::: BRANO

La persecuzione di rom e sinti nell'Italia fascista

Autore/i: Chiara Nencioni
Prefazione di: Luca Bravi
Postfazione di: Noell Maggini

Collana: Verba manent. Racconti di vita e storia orale. Parole (6)

Pagine: 208
Formato: cm.14x21
Anno: 2024
ISBN: 9788846767653

Stato: Disponibile
  • Descrizione

«Ci mandavano a morire, ci mettevano su questi vagoni senza mangiare, senza bere, e questi rom andavano allegri, chi prendeva la fisarmonica, chi il violino, chi la chitarra e cantavano. Dicevano “Ci mandano a lavorare”, invece dove li mandavano? Auschwitz!». Cosa sappiamo del Porrajmos (o Samudaripen), la persecuzione di sinti e rom perpetrata anche nel nostro Paese? Molto poco, troppo poco. Mandati a morire nei lager del Terzo Reich dopo l’armistizio dell’8 settembre 1943, uccisi in Croazia dai collaborazionisti Ustaša o espulsi dal confine orientale in Italia, rinchiusi in campi di concentramento lungo tutta la penisola, questa era la sorte degli “zingari”. A forza di essere vento – scrive Luca Bravi nella prefazione – «ha il merito indiscusso di aver dato in stampa le parole che testimoni diretti della persecuzione fascista, sinti e rom, avevano affidato a interviste e ad un’oralità che rischiava d’andar perduta. Ne scaturisce una voce di comunità, come di frequente succede quando si tratta di queste popolazioni, che chiede essenzialmente di essere ascoltata». Si tratta di una storia “dal basso” che ripercorre i tanti rivoli di una vicenda negletta, la cui ricostruzione non è soltanto un indispensabile esercizio di memoria, ma serve a riflettere sul presente di un popolo ancora oggi guardato con sospetto e pregiudizi.

::::::
::: DATI FORNITI

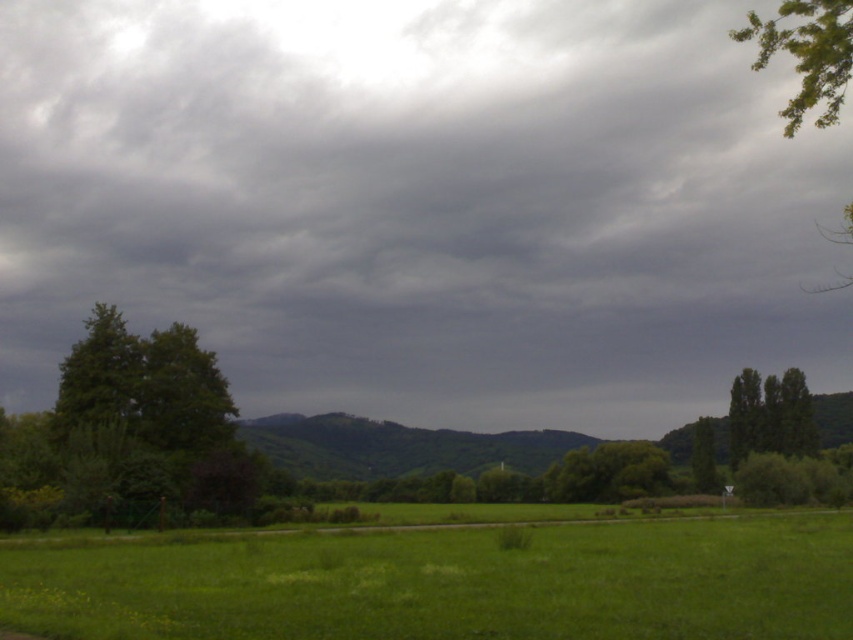
You are standing in the rural landscape and want to take a photo of both the green grass at lower center and the green leafy tree at upper right. Which object will appear larger in the photo?

A: The green leafy tree at upper right will appear larger in the photo because it occupies more space than the green grass at lower center.

You are a hiker planning to take a shortcut through the field. You notice two landmarks, the green leafy tree at left and the green leafy tree at upper right. Which tree would you use as a reference point if you want to avoid the taller tree?

The green leafy tree at left is shorter than the green leafy tree at upper right, so you should use the green leafy tree at left as your reference point to avoid the taller tree.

::::::

* [CONSEGNE]
• A. Stabilisci se queste affermazioni concordano con il brano sulla persecuzione di rom e sinti: (i) il libro conta 208 pagine; (ii) la prefazione è firmata da Noell Maggini; (iii) sul Porrajmos sappiamo molto. Per ciascuna rispondi sì o no, citando esattamente le parole del brano che lo decidono.
• B. Prosegui il brano sulla persecuzione di rom e sinti a partire dall'ultima frase riportata.
Delle righe qui non si tiene alcun conto.

* [RISPOSTE]
• A.
(i) Sì: «Pagine: 208».
(ii) No: «Prefazione di: Luca Bravi».
(iii) No: «Molto poco, troppo poco.»

• B.
Chiara Nencioni, docente di lettere nelle scuole superiori, collabora con le università di Pisa, Firenze e con la rete degli Istituti storici della Resistenza e dell’età contemporanea. Ha pubblicato articoli e saggi sulla Shoah, sul Porrajmos, sul confine orientale e sul genocidio di Srebrenica.